My Lords, I am not normally in favour of reports being put before Parliament. We have far too many reports and most of them lie unread on dusty shelves. The argument put forward about identity fraud is a question of proportionality. I understand that a very high proportion of identity fraud—up to 90 per cent—is internet fraud, although I am not exactly sure of the figure. Identity cards would do nothing to prevent that. However, I support the call for a report to be made to Parliament in the amendment of the noble Lord, Lord Phillips, and of the noble Earl, Lord Erroll, because of the human rights implications. I do not wish to detain the Committee for long, but those are my concerns.
My Lords, we are discussing two akin but not entirely identical amendments. I shall deal with them separately. The substantive point that is being made concerns the importance of combating fraud and identity fraud. I say straight away to noble Lords that the Government take fraud and identity fraud extremely seriously. The noble Lord opposite quoted something that I said relatively recently in the House. That reflects the Government’s preoccupation with organised crime generally, and particularly with fraud and identity fraud. I assure the Committee that this is being pursued with purposive intent and as speedily as possible. We need to get a good strategy together but we are hoping to publish a cybercrime strategy that goes to the heart of these issues by the end of the year. Therefore, there is no lack of purpose and attention being given to what we entirely agree is a very important issue that poses a growing threat to the prosperity of this country if it is not tackled effectively. Of course, it also has national security implications. I think that the issue which divides us is the question of whether the Bill is the right way to tackle that. I cannot see that what is proposed would greatly add to our knowledge but it would certainly add to complexity and cost.
The purpose of Amendment 12 is to hold the Government to account for something that will no longer exist. It would require resources to be committed to determining, in effect, why ID cards were not successful. However, the offences relating to identity fraud are being re-enacted; we are not letting them drop. The impact of identity fraud will continue to be monitored through the crime statistics. We are pursuing the evil of identity fraud in government policy. We therefore consider that we are on the case, but we are against the setting up of yet a further quango to monitor it. There is nothing between us on the importance of the issue but we do not think that this is the right vehicle with which to pursue it; it would add complexity but not value.
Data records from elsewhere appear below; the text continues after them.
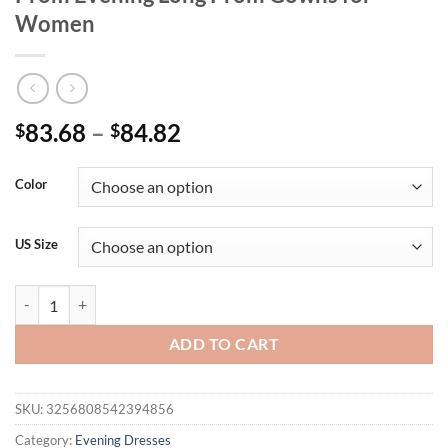
Women
Price
83.68
–
84.82
$
$
range:
$83.68
Color
through
$84.82
US Size
Sequined Wedding Party Maxi Dress Organza Mermaid Sleeveless F
ADD TO CART
SKU:
3256808542394856
Category:
Evening Dresses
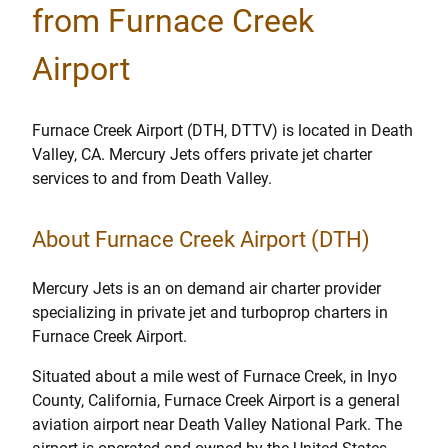
from Furnace Creek
Airport
Furnace Creek Airport (DTH, DTTV) is located in Death
Valley, CA. Mercury Jets offers private jet charter
services to and from Death Valley.
About Furnace Creek Airport (DTH)
Mercury Jets is an on demand air charter provider
specializing in private jet and turboprop charters in
Furnace Creek Airport.
Situated about a mile west of Furnace Creek, in Inyo
County, California, Furnace Creek Airport is a general
aviation airport near Death Valley National Park. The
On the other amendment, we are similarly concerned about the implications because again this proposal would add to the bureaucracy on how the Government report on offences within the existing passport process. The proposals would involve the creation of a new post to oversee arrangements for the use and retention of data in connection with passport applications. I have to say that we already have the Office of the Information Commissioner. The IPS, like any other organisation, is required to comply with data protection. It is also required to comply with the provisions of the Bill when it is enacted and is subject to the rigours of government audit procedures. This Government have undertaken to report in detail to Parliament on all the processes.